The positive effect of N fertilization up to N160 was demonstrated most consistently by the dynamics and mean (maximum and cumulative) values of growth parameters, in agreement with the yield response data (Sugár et al., 2016). Similarly, in spring wheat experiments performed by Farmaha et al. (2015), increasing N fertilization from low to medium generally increased the grain yield and above-ground dry matter, but no significant increases were observed when N fertilization increased from medium to high. In the present work, the growth parameters of wheat cultivars exhibited little difference, though in most cases, those of Mv Palotás and Mv Verbunkos had more similar values and were usually somewhat higher than those of Mv Toborzó. As regards the year effect, the growth rates and growth parameters were generally lowest in 2007, the year with unfavorable rainfall supplies, and higher in the favorable years of 2008 and 2009.

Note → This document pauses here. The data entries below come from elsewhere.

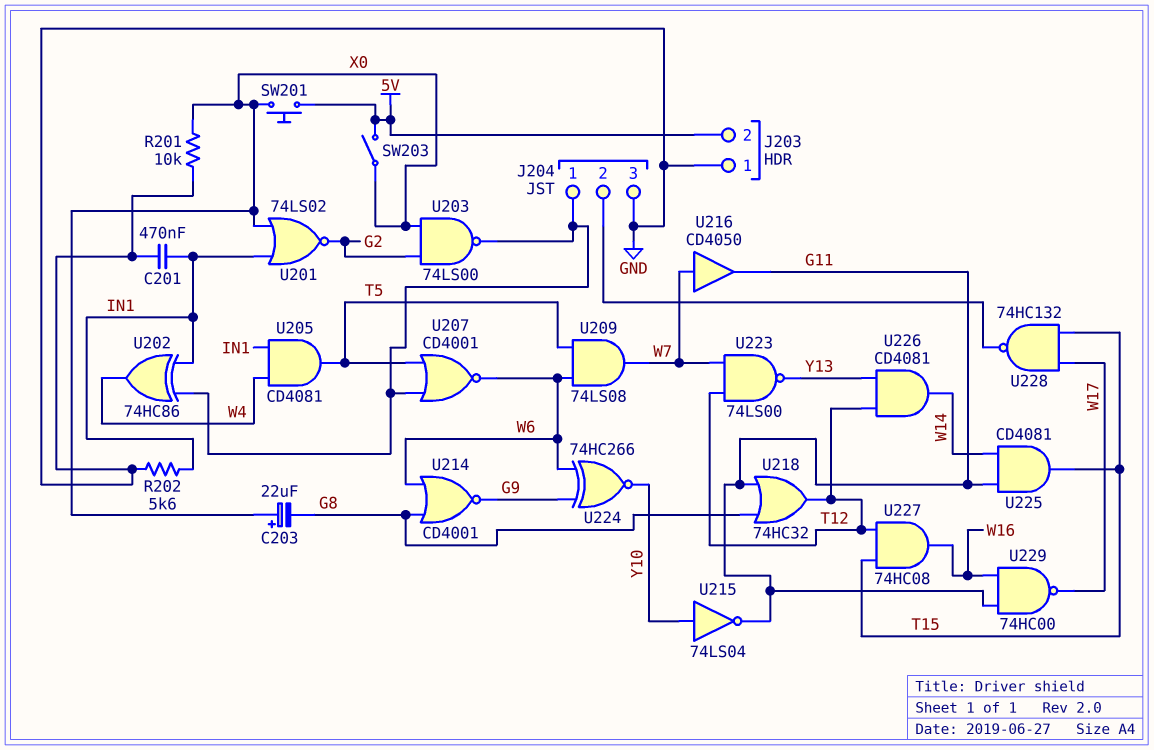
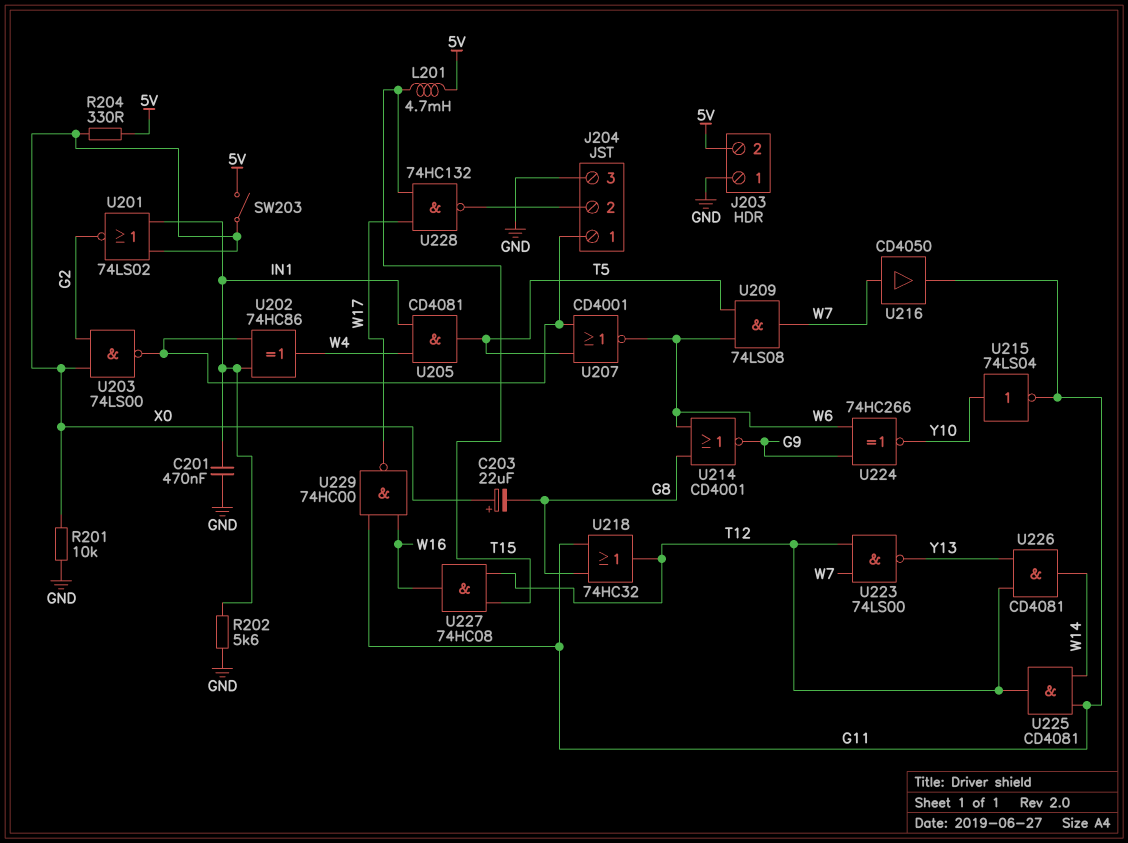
L201: none -> 4.7mH (5V, T15)
R204: none -> 330 (5V, X0)
SW201: button (5V, X0) -> none
U225: AND CD4081 (in G11, in W14, out T15) -> AND CD4081 (in G11, in W14, out T12)

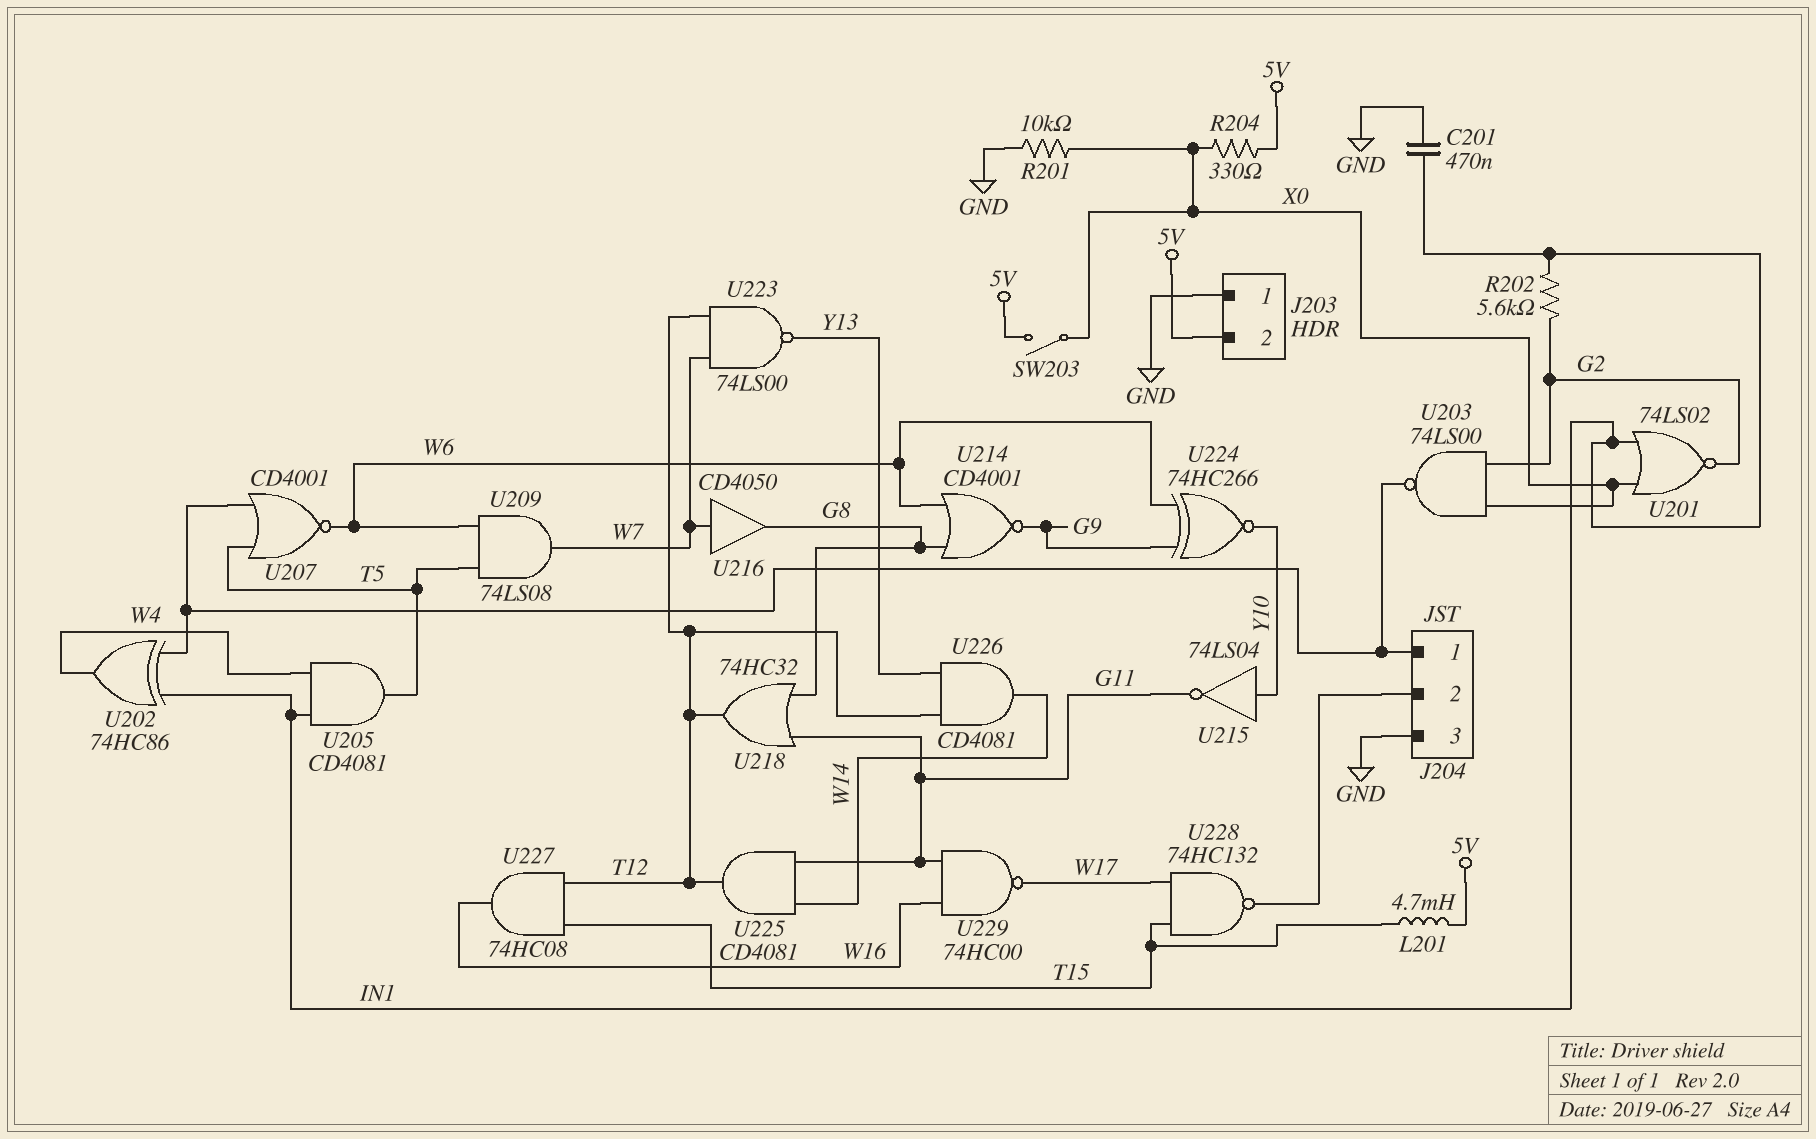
C203: 22uF (plus X0, minus G8) -> none
R202: 5.6k (GND, IN1) -> 5.6k (G2, IN1)
U216: buffer CD4050 (in W7, out G11) -> buffer CD4050 (in W7, out G8)

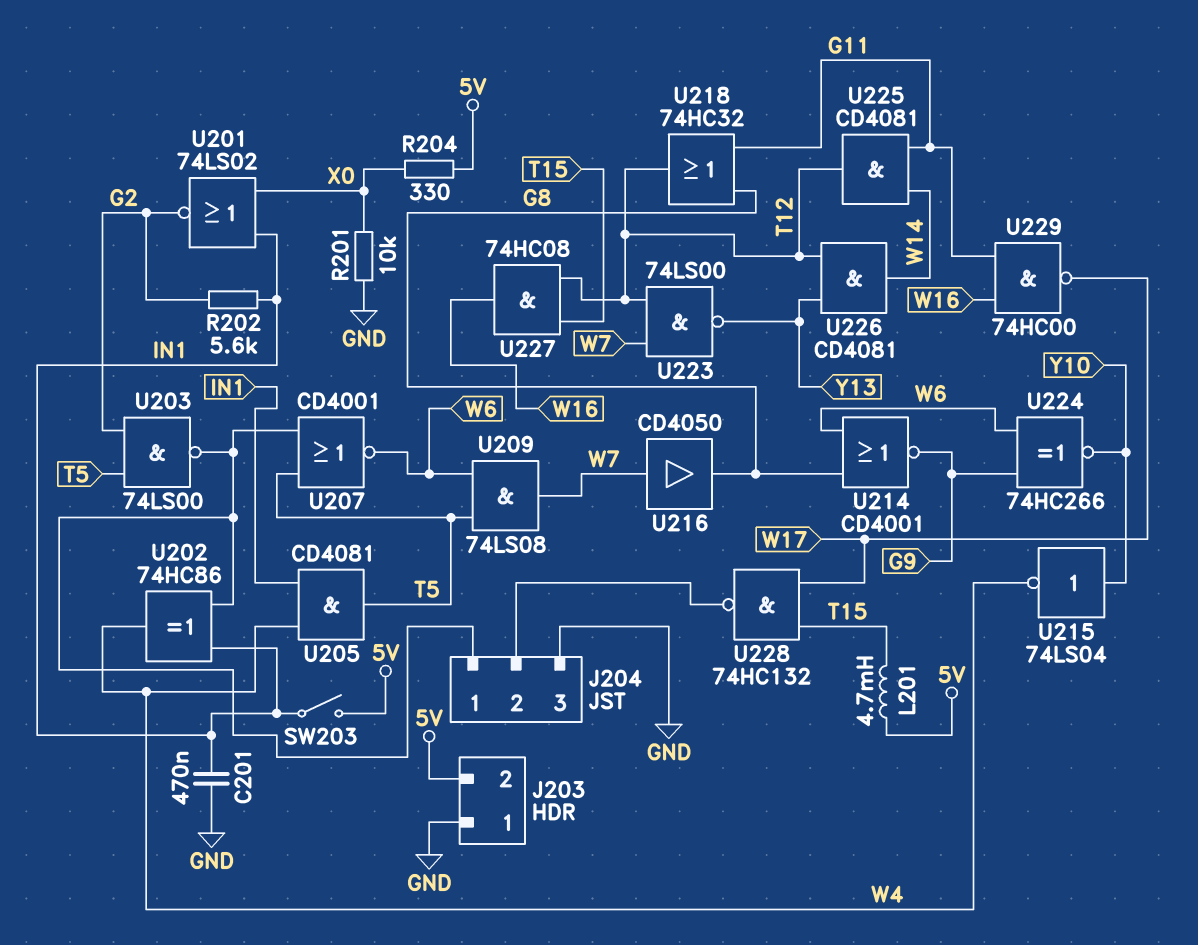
SW203: switch (5V, X0) -> switch (5V, IN1)
U203: NAND 74LS00 (in G2, in X0, out J204/1) -> NAND 74LS00 (in G2, in T5, out J204/1)
U215: NOT 74LS04 (in Y10, out G11) -> NOT 74LS04 (in Y10, out W4)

Multiple regression analysis demonstrated the significant effects of growth rates (AGR, RGR, ALGR, CGR), size and duration of leaf area (LAImax, LADflag_leaf, LADLAI), the size and distribution of biomass (BMD, LAR, HI) and the yield components on the size of the yield (per plant and per hectare). In agreement with the present results, Heggenstaller et al. (2009) showed that across systems (sole-crop and double-crop corn), variation in yield was positively related to maximum crop growth rate, maximum leaf area index and leaf area duration, but was not associated with maximum or seasonal net assimilation rate. It can be concluded from the present experiments that if higher temperature during the vegetative growth stage is accompanied by rainfall deficit, substantial yield losses can be expected despite the increase in vegetative growth. This is particularly important in the light of climate change (Hatfield et al., 2011; Kimball et al., 2016). The results showed that the value of many agricultural experiments could be greatly enhanced if data were available on plant growth and the partitioning of this growth.